No patients in our study discontinued treatment because of pain or other adverse effects, thus demonstrating that thermocoagulation is a low-pain procedure that can be successfully carried out until the end if patients are correctly informed and sufficiently cooperative [15]. Women generally expressed minimal discomfort, and those who experienced pain described it essentially as lower abdominal cramping, which was felt mainly during the procedure and immediately after it. As the main side effects associated to the procedure, such as bleeding and vaginal discharge, mostly occur between 1 and 6 weeks following thermocoagulation, all patients were asked to come for a control visit at 1 month following treatment [16, 17]. At this follow-up visit, almost all treated women reported having experienced a watery vaginal discharge, seldom with little blood, for about 2 weeks, while only a few of them experienced abdominal pain. No complications requiring hospitalization, such as pelvic inflammatory disease or other issues, took place.

Strengths of this study are represented by the fact that it describes the main key points associated with this quite unexplored technique in the context of sub-Saharan Africa. In addition, we have assessed the eligibility or participants for thermocoagulation and the overall feasibility of this technique in the context of a CC screen-and-treat program. Finally, we have a minimal loss to follow-up at 1-month, which allows us to validate the low complication rate in the 30 days that follow treatment. Limitations that need to be addressed are the short follow-up period and the absence of results regarding the cure rate.

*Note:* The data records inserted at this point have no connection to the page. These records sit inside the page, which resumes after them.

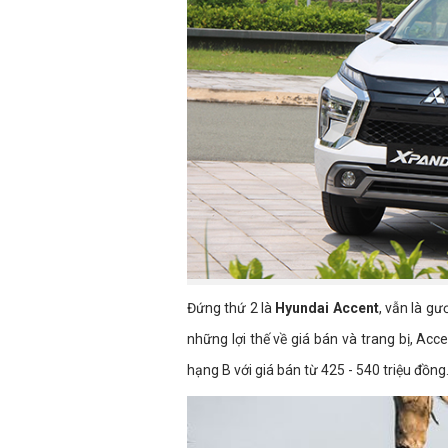
Đứng thứ 2 là
Hyundai Accent
, vẫn là g
những lợi thế về giá bán và trang bị, Acc
hạng B với giá bán từ 425 - 540 triệu đồng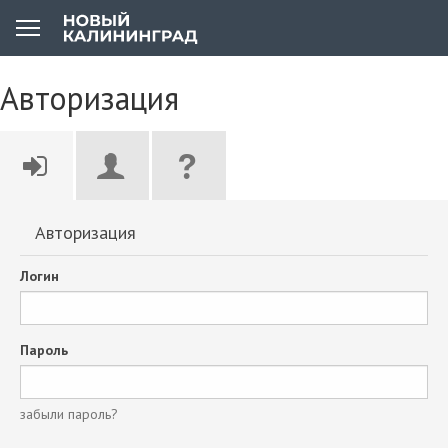
Авторизация
Авторизация
Логин
Пароль
забыли пароль?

This is one of the largest studies conducted in LMIC on the use of thermocoagulation for the treatment of cervical precancerous lesions. The aim of this pragmatic and descriptive analysis is to improve knowledge about a procedure that is potentially widely applicable in LMIC for the management of screen-positive women. Further prospective studies should focus on evaluating the long-term efficacy of thermocoagulation in preventing the development of CIN and CC, as well as its impact on fertility in LMIC. In our series, about half of the women still wished to become pregnant in the future, and the health care provider has to take this aspect into consideration. To date, there aren’t any known adverse effects of thermocoagulation on fertility, but this issue still needs to be investigated with long-term follow-up studies [7].

Conclusions

The high availability of thermocoagulation, together with its efficacy, renders it a valuable option for the treatment of screen-positive women in LMIC, such as those in sub-Saharan Africa [11, 18, 19]. The simplicity of this intervention may encourage the shift of this type of treatment from hospital-based environments to community settings, as the device weights approximately 2 kg and is thus easy to move and, globally, ideal for all remote areas that dispose of electricity. Further research should focus on the achievable cure rates and its impact on fertility in order to determine if thermocoagulation, rather than cryotherapy, may become the new gold standard for treatment of screen-positive women in the sub-Saharan context.